«Le président des États-Unis, Donald Trump, aime provoquer une crise et ensuite annoncer qu’il l’a résolue. Il menacera ses amis et ses ennemis avant de conclure un accord qu’il qualifiera ensuite de « génial ». En réalité, le nouvel accord restera souvent superficiel et les problèmes sous-jacents demeureront en grande partie non résolus. »
C’est ce qu’écrit Gideon Rachman, l’un des journalistes britanniques les plus renommés et rédacteur en chef des Affaires étrangères au Financial Times, dans un article d’opinion de ce journal (€).
La Corée du Nord, l’ALENA et… la Chine
«C’est le modèle que l’administration Trump a appliqué en Corée du Nord (toujours nucléaire), de même qu’au Mexique et au Canada (l’ancien ALENA est toujours de mise). Et c’est ce même modèle qui semble bien émerger concernant la guerre commerciale de Trump avec la Chine (90 jours sont passés, aucun accord, pas de droits de douane en vue) », écrit Rachman. “Trump va déclarer une grande victoire dans quelques semaines.
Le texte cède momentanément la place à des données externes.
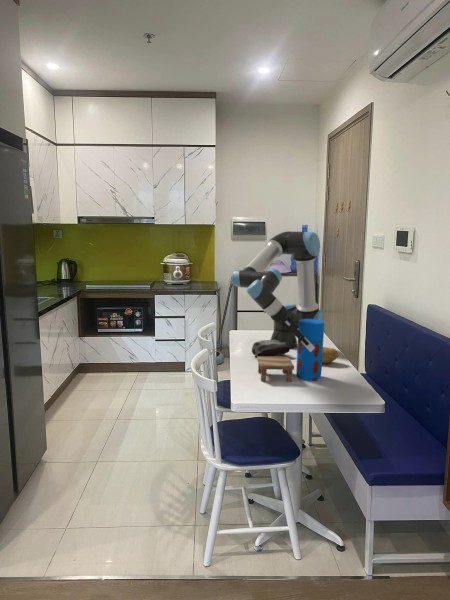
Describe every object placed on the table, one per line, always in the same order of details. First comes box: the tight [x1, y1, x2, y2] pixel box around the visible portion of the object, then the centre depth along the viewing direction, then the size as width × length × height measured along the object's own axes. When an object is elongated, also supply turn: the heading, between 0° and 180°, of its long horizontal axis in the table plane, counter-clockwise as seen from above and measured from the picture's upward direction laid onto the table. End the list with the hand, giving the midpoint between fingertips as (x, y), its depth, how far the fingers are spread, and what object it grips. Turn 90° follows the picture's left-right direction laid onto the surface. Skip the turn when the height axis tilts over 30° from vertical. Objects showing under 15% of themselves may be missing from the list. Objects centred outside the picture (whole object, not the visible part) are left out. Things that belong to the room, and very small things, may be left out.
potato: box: [322, 346, 339, 365], centre depth 211 cm, size 10×14×8 cm
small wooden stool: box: [256, 355, 295, 383], centre depth 189 cm, size 14×14×7 cm
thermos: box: [295, 319, 325, 382], centre depth 189 cm, size 11×11×25 cm
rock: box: [251, 339, 291, 357], centre depth 219 cm, size 18×11×8 cm, turn 119°
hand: (309, 345), depth 188 cm, fingers open, 13 cm apart
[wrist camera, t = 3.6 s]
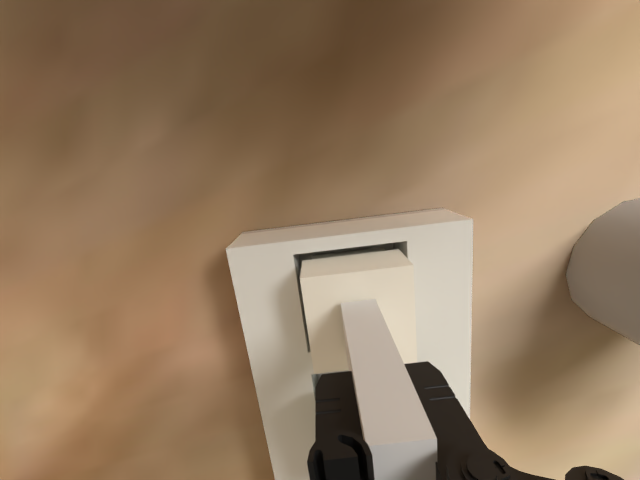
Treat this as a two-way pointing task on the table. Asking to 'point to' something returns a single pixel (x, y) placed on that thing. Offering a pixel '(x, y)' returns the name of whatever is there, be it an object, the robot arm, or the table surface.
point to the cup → (609, 270)
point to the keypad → (290, 322)
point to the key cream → (356, 285)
Ses fidèles assistants joueront le jeu. »
Mais selon ce journaliste britannique, en mettant fin à la guerre commerciale, Trump offrira un bien plus grand cadeau au président chinois Xi Jinping. Selon Rachman, Trump a déjà désarmé l’Amérique dans un combat bien plus important – celui des idées.
Les droits humains ne comptent pas pour Trump
« La notion que des principes abstraits tels que » liberté « et « démocratie » sont de puissants actifs américains est parfois rejetée comme un vœu pieux libéral. […] Le fait que les anciens présidents des États-Unis aient défendu les droits de l’homme était bien plus qu’irritant pour l’État à parti unique chinois : c’était une menace. […] Cela a maintenant changé. En tant que président, Trump a clairement fait savoir qu’il admirait les dirigeants autoritaires du monde. […] A différentes occasions, Trump a encensé Xi, le qualifiant de « grand leader » et « d’homme très bon ».
Ce n’est pas sans importance, car Xi est réellement le dirigeant chinois le plus autoritaire depuis la mort de Mao Zedong en 1976. […] Quand Xi a aboli les limites du mandat présidentiel en Chine, se donnant ainsi la possibilité de rester au pouvoir à vie, Trump a dit en plaisantant « que les États-Unis devraient envisager un tel modèle de gouvernement ».
La répression en Chine n’est pas une blague
Mais la répression dans la Chine de Xi Jinping n’est pas une blague. Le contrôle sur les médias, sur l’Internet et sur les universités ont été durcis depuis son arrivée au pouvoir en 2012. Et l’on assiste à une répression sans précédent dans la province du Xinjiang, où jusqu’à 1 million d’Ouïgours ont été placés dans des « camps de rééducation ».
[Plus tôt cette semaine, il a été annoncé que les start-ups chinoises avaient développé des algorithmes permettant au gouvernement de suivre les membres de cette minorité musulmane. Le logiciel de reconnaissance faciale, qui a rapidement été intégré à plusieurs millions de caméras de surveillance dans la région, recherche exclusivement les 11 millions de Ouïghours en fonction de leur apparence. De cette façon, leurs actions sont documentées numériquement. Les tensions entre cette population à majorité musulmane et le gouvernement chinois sont en partie dues à des restrictions religieuses.]
En comparaison de la Chine, les États-Unis demeurent un exemple inspirant de société libre en action. Mais le fait que le président américain fustige régulièrement les médias censés diffuser des « fake news » et que son gouvernement ait séparé des milliers d’immigrés clandestins de leurs enfants aux frontières américaines brouille ce qui devrait être une ligne de démarcation évidente entre les pratiques d’une démocratie et celles d’un État autoritaire, pense Rachman.
Donald Trump : de croquemitaine à sauveur ?
«La solution au différend commercial américano-chinois pourrait entraîner encore plus de dégâts. Trump montre tous les signes d’un désir d’abandonner son combat avec la Chine, et de déclarer une nouvelle guerre commerciale contre l’UE et le Japon. Ce faisant, le président creusera un fossé au sein de l’alliance occidentale, rendant pratiquement impossible la formation d’un front commun contre la Chine.
Si cela se produit, Trump entrera moins dans l’histoire comme l’adversaire le plus coriace de la Chine, mais plutôt comme l’homme qui a exaucé les prières de M. Xi.